===== RECORDS =====
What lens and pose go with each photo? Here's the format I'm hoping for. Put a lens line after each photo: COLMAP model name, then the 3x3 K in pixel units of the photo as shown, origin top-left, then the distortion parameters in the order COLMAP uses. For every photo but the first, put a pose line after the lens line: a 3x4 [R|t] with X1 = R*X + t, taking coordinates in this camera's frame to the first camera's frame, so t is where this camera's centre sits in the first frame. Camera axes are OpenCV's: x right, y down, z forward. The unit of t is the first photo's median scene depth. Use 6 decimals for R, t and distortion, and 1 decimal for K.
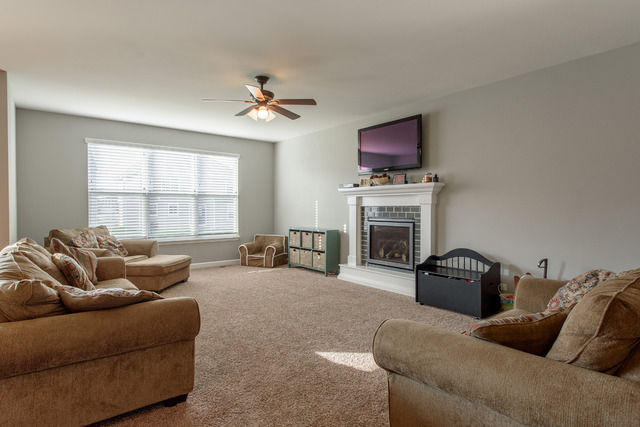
lens RADIAL K [[352.2, 0, 320.0], [0, 352.2, 213.5], [0, 0, 1]] dist [0.027369, -0.017602]
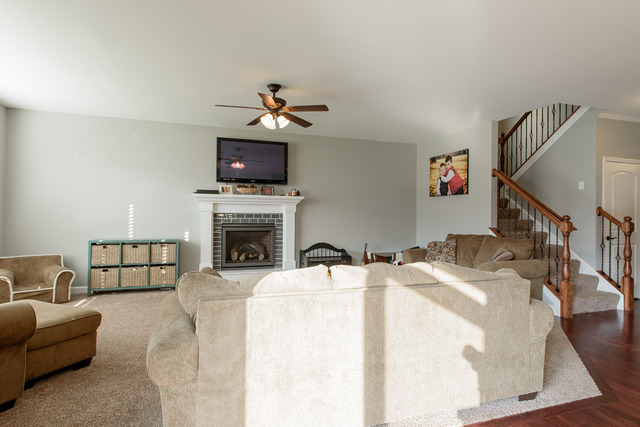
lens RADIAL K [[352.2, 0, 320.0], [0, 352.2, 213.5], [0, 0, 1]] dist [0.027369, -0.017602]
pose [[0.337165, 0.007694, 0.941414, -0.772780], [0.006398, 0.999925, -0.010463, -0.006423], [-0.941424, 0.009551, 0.337090, 0.392661]]
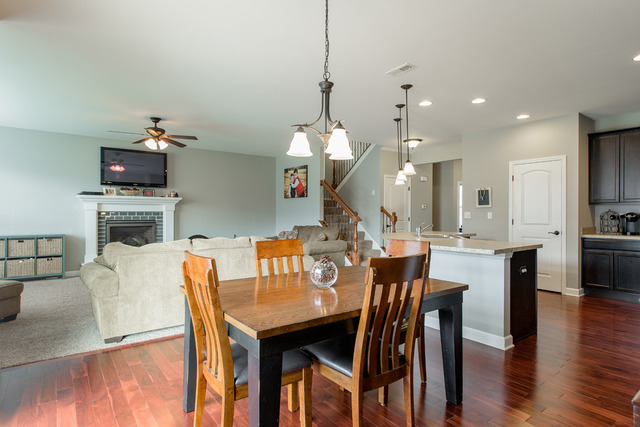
lens RADIAL K [[352.2, 0, 320.0], [0, 352.2, 213.5], [0, 0, 1]] dist [0.027369, -0.017602]
pose [[0.028291, 0.000045, 0.999600, -1.103426], [0.014133, 0.999900, -0.000445, -0.002348], [-0.999500, 0.014140, 0.028287, 0.238407]]
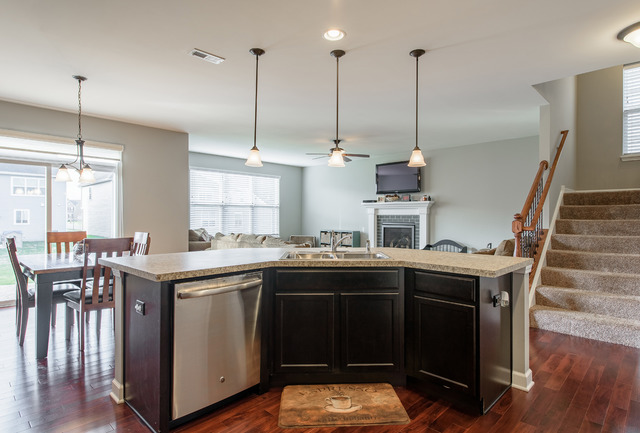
lens RADIAL K [[358.6, 0, 320.0], [0, 358.6, 216.5], [0, 0, 1]] dist [-0.001486, -0.000361]
pose [[0.992319, 0.003802, 0.123650, -0.332915], [-0.001957, 0.999885, -0.015037, 0.010186], [-0.123693, 0.014680, 0.992212, -0.520508]]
=====
Pick out every line of the material above that contains the word "pose", copying each one in full. Case counts.

## TASK OUTPUT:
What lens and pose go with each photo? Here's the format I'm hoping for. Put a lens line after each photo: COLMAP model name, then the 3x3 K in pixel units of the photo as shown, origin top-left, then the distortion parameters in the order COLMAP uses. For every photo but the first, put a pose line after the lens line: a 3x4 [R|t] with X1 = R*X + t, taking coordinates in this camera's frame to the first camera's frame, so t is where this camera's centre sits in the first frame. Camera axes are OpenCV's: x right, y down, z forward. The unit of t is the first photo's median scene depth. Use 6 decimals for R, t and distortion, and 1 decimal for K.
pose [[0.337165, 0.007694, 0.941414, -0.772780], [0.006398, 0.999925, -0.010463, -0.006423], [-0.941424, 0.009551, 0.337090, 0.392661]]
pose [[0.028291, 0.000045, 0.999600, -1.103426], [0.014133, 0.999900, -0.000445, -0.002348], [-0.999500, 0.014140, 0.028287, 0.238407]]
pose [[0.992319, 0.003802, 0.123650, -0.332915], [-0.001957, 0.999885, -0.015037, 0.010186], [-0.123693, 0.014680, 0.992212, -0.520508]]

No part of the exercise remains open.